There is no profit motive in rehabilitation. Rehabilitation can suppress the repeat offender market.
That analogy might seem gratuitous, but it takes only modest revision of the language of the SEC filing from CCA to imagine it coming from a charter organization:
The demand for our facilities and services could be adversely affected by proper funding of district public schools and decriminalization of certain activities that currently land young black fathers in jail, particularly with respect to drugs and controlled substances. Any changes that resulted in substantial job creation, fair wages and rebuilding of neglected urban communities might potentially reduce demand for alternative, impersonal "no excuses" facilities to house poor children.
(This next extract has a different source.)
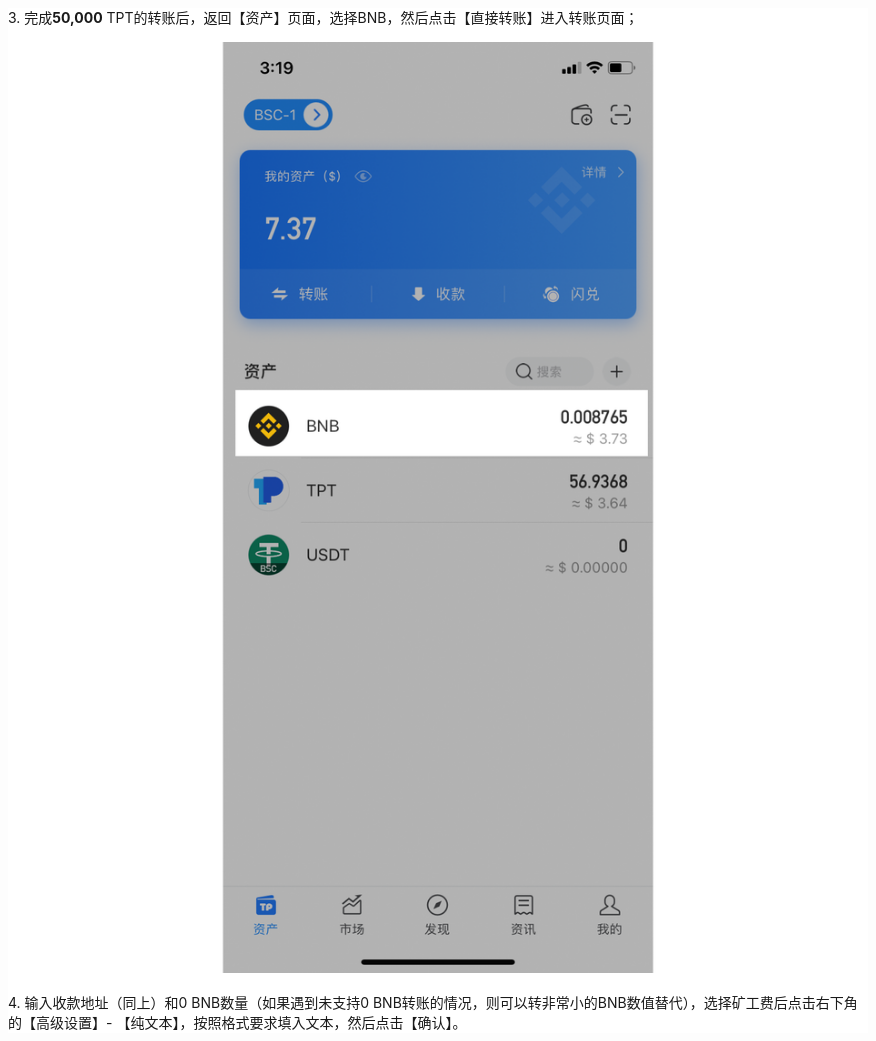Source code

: 3\. 完成**50,000** TPT的转账后，返回【资产】页面，选择BNB，然后点击【直接转账】进入转账页面；‌

![](<../.gitbook/assets/2 (19).png>)

4\. 输入收款地址（同上）和0 BNB数量（如果遇到未支持0 BNB转账的情况，则可以转非常小的BNB数值替代），选择矿工费后点击右下角的【高级设置】- 【纯文本】，按照格式要求填入文本，然后点击【确认】。‌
The difference is that this time the education-industrial complex has picked on the wrong constituency. Prisoners, unfortunately, have no real political support.
Children do.
It is this power that offers the possibility of transformational change. If enough parents are willing to join the movement, keep their children home on test days, ignore the threats, the battle lines will be clear. School officials, local school boards, state legislators and members of Congress will be faced with a real school choice: Whose side are you on? America's children and families or a shadow government of plutocrats, investment bankers and publishing companies?
Opt-out! Even if your child likes tests, keep her home. Like every other powerful movement in American history, this one requires a snowstorm of small acts of defiance. Which side of history will you be on?